第57节(1 / 1)

是睡过了没错吧,难道云雀学长之前说“睡觉”的意思不是指的此刻两人睡在一张床上吗?

“只有这种程度?”男人冷笑,“你会为了这种程度的‘睡觉’向我挑衅?”

“挑衅……”居然上升到如此的严重程度,少年不由得倒吸一口凉气。

不是那样的不是那样的,之前不是他自己搞错了“睡觉”的意思所以才会反抗吗,是他搞错了是吧是吧,云雀学长不可能事那种人一定不可能!

想到这里,他害怕又期待地看了男人一眼。

“哇哦,这样的眼神是在引诱我吗?”

“不不不我没有那个意思我是在请求您的原谅啊对对就是这样请您原谅小的的过错吧!”

“意思是说你拒绝和我睡觉?”

“请不要再说‘睡觉’这个词了除了那些少儿不宜的行为以外让我做什么都可以!”

“真的做什么都可以?”

“是……”应该是都可以的,但是对方这么一说,他又觉得大事不妙……不不,就算被云雀学长打一顿也好只要不是那啥啥和那啥啥一切都好说。

似乎是对十四岁少年脸上五光十色的表情感到满意,在打量少年好一阵子之后,男人才慢悠悠轻飘飘地丢出一个词语。

“诚意。

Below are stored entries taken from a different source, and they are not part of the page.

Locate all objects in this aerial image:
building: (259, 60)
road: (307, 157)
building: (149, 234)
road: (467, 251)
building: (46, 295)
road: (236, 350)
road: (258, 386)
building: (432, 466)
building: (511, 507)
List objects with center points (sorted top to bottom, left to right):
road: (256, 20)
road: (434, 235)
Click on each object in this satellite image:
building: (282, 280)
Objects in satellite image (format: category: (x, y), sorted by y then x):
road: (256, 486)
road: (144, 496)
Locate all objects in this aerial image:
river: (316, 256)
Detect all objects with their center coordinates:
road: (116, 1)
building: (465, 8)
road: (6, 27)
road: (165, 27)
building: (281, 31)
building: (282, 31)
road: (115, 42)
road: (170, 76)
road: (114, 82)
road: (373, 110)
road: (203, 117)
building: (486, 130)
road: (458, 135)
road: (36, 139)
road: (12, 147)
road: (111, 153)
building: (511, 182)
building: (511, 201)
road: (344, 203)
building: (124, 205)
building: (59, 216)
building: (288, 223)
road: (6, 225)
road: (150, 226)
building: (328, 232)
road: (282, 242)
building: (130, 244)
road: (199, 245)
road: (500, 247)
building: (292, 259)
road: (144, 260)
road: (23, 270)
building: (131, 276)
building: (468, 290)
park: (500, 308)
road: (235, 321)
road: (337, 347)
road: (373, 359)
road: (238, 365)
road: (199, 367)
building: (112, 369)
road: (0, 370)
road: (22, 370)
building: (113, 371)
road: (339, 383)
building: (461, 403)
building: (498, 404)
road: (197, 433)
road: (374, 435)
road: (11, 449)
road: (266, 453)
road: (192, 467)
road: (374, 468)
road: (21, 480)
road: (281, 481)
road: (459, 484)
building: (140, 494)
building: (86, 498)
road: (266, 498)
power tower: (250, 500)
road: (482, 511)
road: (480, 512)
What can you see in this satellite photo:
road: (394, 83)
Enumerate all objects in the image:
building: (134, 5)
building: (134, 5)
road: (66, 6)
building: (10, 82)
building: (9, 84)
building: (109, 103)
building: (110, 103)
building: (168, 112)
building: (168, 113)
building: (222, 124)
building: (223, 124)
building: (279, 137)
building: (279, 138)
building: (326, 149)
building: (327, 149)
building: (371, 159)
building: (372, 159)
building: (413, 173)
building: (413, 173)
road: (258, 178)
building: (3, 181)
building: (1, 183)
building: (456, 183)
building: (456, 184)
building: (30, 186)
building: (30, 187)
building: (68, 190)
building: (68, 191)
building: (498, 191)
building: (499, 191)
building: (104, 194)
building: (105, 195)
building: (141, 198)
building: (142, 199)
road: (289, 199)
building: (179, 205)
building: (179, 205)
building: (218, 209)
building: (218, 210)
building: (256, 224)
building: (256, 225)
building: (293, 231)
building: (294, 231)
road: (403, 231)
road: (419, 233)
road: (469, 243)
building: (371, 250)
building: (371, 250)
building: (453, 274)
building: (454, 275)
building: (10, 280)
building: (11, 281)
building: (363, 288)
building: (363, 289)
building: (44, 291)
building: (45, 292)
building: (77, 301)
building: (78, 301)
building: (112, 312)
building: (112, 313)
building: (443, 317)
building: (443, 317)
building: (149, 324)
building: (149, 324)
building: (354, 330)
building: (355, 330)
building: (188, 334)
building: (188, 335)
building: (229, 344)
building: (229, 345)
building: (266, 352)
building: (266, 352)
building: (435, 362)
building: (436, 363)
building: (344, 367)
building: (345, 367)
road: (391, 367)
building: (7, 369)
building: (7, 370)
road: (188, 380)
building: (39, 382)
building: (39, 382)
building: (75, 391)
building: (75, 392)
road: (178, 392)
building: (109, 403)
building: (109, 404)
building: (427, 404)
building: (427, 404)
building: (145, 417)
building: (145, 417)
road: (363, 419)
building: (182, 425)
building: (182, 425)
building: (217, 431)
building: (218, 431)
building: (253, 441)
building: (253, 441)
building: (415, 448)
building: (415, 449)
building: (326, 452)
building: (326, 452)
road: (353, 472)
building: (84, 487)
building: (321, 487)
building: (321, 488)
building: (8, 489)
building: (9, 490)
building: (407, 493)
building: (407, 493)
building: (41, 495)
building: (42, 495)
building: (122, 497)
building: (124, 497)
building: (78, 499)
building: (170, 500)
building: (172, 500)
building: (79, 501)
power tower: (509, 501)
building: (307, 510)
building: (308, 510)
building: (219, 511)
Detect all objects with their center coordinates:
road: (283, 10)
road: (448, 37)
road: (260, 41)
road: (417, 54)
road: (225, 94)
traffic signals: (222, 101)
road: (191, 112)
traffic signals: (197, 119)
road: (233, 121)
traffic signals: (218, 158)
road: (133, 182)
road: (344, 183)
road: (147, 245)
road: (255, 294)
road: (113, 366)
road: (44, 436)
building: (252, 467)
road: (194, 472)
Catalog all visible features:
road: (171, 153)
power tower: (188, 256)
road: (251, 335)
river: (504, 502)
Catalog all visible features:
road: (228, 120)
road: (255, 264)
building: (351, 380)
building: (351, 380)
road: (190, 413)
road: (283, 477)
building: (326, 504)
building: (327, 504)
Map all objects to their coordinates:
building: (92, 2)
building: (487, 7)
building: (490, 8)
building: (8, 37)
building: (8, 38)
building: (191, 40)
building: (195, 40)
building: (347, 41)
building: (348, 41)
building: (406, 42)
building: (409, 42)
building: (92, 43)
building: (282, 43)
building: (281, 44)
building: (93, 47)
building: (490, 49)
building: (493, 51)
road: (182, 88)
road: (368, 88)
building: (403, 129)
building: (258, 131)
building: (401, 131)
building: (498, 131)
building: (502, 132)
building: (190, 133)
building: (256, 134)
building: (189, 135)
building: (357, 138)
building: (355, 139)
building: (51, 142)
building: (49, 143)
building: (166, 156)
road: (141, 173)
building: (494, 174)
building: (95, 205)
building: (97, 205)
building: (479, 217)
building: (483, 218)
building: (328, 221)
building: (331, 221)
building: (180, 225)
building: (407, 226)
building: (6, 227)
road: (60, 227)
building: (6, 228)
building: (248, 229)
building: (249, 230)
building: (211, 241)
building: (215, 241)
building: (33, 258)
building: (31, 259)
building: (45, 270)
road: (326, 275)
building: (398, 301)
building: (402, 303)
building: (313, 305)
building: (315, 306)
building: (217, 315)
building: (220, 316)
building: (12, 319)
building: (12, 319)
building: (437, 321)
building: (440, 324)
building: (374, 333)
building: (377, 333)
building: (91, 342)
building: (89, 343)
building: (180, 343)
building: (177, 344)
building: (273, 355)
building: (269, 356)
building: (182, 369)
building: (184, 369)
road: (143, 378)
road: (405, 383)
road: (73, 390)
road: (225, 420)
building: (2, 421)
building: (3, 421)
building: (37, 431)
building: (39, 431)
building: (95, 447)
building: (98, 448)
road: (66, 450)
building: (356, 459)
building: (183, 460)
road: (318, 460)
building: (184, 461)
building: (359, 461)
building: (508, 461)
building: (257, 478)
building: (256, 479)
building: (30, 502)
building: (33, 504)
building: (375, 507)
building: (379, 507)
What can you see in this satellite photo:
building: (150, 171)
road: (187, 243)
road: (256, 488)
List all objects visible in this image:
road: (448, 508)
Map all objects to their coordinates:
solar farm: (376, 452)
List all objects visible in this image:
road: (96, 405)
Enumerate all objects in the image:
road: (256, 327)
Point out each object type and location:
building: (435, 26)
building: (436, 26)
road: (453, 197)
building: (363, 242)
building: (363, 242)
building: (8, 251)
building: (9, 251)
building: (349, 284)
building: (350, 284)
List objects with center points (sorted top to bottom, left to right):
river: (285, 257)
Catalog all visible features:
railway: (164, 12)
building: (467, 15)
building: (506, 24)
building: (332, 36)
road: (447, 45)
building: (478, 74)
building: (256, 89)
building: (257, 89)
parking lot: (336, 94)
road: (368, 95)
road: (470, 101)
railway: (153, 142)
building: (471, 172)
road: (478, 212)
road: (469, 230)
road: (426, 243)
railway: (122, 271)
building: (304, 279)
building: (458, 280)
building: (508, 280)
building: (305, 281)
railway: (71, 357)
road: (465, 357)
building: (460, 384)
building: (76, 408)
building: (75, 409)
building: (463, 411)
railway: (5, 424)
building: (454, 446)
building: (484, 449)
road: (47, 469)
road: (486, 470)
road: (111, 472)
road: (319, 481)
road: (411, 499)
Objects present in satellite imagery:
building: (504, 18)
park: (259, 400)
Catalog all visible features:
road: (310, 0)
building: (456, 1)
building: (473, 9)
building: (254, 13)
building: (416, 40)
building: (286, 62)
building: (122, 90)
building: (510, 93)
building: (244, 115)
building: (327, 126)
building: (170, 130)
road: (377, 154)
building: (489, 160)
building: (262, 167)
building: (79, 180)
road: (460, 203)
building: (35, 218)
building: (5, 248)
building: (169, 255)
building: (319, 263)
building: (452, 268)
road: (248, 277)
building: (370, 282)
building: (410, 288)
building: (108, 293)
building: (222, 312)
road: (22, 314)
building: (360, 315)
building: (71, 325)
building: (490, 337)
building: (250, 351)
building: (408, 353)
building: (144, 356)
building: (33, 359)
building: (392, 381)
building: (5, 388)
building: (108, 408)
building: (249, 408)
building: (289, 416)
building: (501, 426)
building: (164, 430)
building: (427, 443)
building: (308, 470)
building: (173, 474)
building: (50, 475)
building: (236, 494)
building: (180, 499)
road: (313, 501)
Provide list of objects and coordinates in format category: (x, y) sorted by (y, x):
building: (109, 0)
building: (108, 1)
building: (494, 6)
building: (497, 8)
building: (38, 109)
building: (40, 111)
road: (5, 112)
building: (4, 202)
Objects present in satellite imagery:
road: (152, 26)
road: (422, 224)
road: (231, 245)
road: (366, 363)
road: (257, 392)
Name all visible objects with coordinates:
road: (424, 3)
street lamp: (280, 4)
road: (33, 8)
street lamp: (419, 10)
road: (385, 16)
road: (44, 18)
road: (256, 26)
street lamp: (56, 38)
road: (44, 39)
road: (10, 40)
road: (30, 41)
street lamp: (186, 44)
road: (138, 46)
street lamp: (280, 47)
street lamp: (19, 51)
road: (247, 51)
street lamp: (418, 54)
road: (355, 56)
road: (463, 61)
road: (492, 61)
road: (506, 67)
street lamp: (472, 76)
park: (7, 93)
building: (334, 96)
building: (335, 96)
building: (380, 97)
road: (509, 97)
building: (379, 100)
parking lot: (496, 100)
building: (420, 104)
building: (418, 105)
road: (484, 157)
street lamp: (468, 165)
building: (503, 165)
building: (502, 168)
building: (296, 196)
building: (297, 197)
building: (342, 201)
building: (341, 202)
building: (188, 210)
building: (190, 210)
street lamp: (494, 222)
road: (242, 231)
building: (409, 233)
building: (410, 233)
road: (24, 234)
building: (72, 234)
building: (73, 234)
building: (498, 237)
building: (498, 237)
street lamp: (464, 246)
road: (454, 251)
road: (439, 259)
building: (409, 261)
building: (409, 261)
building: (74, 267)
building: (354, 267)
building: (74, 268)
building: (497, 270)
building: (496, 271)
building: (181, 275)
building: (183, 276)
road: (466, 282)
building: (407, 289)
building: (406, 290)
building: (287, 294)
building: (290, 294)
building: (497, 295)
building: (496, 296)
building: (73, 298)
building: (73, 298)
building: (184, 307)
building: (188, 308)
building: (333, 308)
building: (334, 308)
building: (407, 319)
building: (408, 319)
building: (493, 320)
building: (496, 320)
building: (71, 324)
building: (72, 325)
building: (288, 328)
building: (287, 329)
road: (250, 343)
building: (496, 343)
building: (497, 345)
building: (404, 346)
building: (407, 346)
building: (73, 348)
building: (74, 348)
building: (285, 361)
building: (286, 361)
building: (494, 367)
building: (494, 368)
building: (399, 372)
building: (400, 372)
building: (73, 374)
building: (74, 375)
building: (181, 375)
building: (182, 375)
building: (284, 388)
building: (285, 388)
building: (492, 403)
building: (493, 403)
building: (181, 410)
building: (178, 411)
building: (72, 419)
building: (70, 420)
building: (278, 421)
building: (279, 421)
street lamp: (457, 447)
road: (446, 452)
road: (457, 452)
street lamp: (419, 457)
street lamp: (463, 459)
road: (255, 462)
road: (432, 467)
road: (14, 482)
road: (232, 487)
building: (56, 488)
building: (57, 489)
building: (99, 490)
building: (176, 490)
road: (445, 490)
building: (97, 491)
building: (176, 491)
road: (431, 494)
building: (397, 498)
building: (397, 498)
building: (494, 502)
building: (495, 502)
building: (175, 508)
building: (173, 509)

”

“诚意?”少年愣了一下,意识到对方是在要求自己表示诚意,“要我……怎么做?”

男人勾了勾嘴角,空出来的那只手自棉被底下拖出四只27手套和一只黑色小匣子。

“很简单,将你得到这些东西的所有前因后果一五一十坦白交代。”

他停下来,像是特意提醒被惊吓得说不出话的少年,继而补充道:

“如有不实不尽,咬杀你哦。”

……

在对方的淫威以及自身多年来的心理阴影的双重作用下,泽田纲吉很快把从他第一次在渡边纲太郎的身体里醒来后遭遇的各种蹂躏打击交代了个遍,当然其中也包括渡边先生、博士、浦原先生、朱丽叶小姐、布朗先生和托马斯太太等美好回忆。总之跟前这位目测年龄在三十岁以上的云雀学长的逼问极其仔细,每个细节都逐一推敲过去,就连有些少年自己记不太清楚的事情也在浮萍拐的拷问下不得不浮上心头。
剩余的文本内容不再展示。